**Task instructions:** Every line from the one containing "357 233 1833" to the one containing "448 822 539.8" in the records below, both included, must be set down exactly, and no other line.

[Data excerpts]
--- START ---

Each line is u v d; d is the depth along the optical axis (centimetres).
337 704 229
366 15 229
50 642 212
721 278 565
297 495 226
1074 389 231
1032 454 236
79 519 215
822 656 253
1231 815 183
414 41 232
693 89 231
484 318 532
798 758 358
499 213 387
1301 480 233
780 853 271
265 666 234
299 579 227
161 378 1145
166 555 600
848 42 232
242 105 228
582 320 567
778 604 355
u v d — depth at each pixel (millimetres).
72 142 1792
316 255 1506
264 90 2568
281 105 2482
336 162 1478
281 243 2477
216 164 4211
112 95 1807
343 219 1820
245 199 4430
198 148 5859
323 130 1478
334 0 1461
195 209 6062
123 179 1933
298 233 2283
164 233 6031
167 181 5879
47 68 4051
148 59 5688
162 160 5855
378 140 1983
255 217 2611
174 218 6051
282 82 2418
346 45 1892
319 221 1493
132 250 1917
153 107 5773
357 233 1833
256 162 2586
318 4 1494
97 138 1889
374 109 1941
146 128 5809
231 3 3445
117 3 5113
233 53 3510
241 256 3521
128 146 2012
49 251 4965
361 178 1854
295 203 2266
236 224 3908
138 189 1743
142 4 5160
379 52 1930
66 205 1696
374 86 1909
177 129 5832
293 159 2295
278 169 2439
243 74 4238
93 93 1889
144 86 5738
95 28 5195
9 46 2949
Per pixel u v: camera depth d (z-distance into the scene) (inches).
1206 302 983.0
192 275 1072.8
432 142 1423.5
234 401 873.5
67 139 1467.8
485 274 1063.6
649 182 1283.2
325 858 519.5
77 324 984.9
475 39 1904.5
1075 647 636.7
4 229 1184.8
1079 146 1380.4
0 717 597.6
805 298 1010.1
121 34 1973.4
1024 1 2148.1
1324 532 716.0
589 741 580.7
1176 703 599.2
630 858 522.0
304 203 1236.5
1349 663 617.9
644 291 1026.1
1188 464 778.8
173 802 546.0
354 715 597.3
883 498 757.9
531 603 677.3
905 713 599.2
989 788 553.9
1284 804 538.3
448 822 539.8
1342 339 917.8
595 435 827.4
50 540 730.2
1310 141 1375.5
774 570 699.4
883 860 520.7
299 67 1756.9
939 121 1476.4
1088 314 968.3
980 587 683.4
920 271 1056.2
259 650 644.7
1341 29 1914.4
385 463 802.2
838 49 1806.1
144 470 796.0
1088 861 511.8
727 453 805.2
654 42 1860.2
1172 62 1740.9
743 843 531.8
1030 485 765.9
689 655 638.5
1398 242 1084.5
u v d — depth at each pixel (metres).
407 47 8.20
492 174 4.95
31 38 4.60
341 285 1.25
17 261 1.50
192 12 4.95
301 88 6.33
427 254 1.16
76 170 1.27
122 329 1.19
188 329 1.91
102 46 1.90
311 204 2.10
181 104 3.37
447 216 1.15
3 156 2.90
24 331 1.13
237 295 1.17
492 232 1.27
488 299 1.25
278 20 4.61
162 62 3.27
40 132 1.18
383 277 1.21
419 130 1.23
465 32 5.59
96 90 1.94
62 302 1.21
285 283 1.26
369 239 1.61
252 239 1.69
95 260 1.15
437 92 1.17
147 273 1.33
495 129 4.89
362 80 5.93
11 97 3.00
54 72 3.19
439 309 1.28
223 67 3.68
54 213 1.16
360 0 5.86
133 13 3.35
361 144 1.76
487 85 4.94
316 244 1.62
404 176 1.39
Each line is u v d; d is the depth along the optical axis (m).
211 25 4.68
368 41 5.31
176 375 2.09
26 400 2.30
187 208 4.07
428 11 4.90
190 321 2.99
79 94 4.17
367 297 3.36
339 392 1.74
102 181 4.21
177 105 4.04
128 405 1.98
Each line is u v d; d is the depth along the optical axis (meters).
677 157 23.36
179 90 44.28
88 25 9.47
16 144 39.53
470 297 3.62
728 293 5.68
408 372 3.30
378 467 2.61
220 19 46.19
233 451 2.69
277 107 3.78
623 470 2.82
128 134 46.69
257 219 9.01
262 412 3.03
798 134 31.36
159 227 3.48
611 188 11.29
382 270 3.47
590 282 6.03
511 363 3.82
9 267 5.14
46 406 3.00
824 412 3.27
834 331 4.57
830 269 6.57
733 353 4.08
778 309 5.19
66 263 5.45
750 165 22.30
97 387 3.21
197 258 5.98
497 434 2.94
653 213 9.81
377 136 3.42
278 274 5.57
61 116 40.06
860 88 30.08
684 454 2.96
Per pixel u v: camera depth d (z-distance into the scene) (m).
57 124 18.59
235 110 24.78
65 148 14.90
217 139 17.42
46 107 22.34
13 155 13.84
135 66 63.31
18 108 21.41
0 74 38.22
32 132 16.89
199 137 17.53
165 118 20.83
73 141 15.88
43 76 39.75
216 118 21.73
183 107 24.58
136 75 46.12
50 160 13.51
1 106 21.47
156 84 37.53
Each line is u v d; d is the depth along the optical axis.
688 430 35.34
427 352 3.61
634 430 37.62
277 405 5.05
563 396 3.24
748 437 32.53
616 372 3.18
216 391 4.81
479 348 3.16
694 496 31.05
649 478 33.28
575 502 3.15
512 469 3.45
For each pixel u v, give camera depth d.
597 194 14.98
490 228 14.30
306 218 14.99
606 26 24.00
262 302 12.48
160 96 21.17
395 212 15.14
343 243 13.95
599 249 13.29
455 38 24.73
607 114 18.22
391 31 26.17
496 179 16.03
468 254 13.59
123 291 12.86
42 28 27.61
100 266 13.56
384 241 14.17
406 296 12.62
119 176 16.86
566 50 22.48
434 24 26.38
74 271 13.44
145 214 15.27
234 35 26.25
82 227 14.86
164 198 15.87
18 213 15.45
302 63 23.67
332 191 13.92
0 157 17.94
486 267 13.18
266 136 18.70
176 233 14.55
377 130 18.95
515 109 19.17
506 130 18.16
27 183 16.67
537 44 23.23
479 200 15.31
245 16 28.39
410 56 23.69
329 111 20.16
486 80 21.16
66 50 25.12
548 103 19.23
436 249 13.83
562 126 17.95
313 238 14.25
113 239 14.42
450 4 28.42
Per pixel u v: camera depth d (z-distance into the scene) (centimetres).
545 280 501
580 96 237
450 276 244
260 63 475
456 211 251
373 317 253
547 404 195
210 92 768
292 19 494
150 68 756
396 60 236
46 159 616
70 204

--- END ---

**Result below:**
357 233 1833
256 162 2586
318 4 1494
97 138 1889
374 109 1941
146 128 5809
231 3 3445
117 3 5113
233 53 3510
241 256 3521
128 146 2012
49 251 4965
361 178 1854
295 203 2266
236 224 3908
138 189 1743
142 4 5160
379 52 1930
66 205 1696
374 86 1909
177 129 5832
293 159 2295
278 169 2439
243 74 4238
93 93 1889
144 86 5738
95 28 5195
9 46 2949
Per pixel u v: camera depth d (z-distance into the scene) (inches).
1206 302 983.0
192 275 1072.8
432 142 1423.5
234 401 873.5
67 139 1467.8
485 274 1063.6
649 182 1283.2
325 858 519.5
77 324 984.9
475 39 1904.5
1075 647 636.7
4 229 1184.8
1079 146 1380.4
0 717 597.6
805 298 1010.1
121 34 1973.4
1024 1 2148.1
1324 532 716.0
589 741 580.7
1176 703 599.2
630 858 522.0
304 203 1236.5
1349 663 617.9
644 291 1026.1
1188 464 778.8
173 802 546.0
354 715 597.3
883 498 757.9
531 603 677.3
905 713 599.2
989 788 553.9
1284 804 538.3
448 822 539.8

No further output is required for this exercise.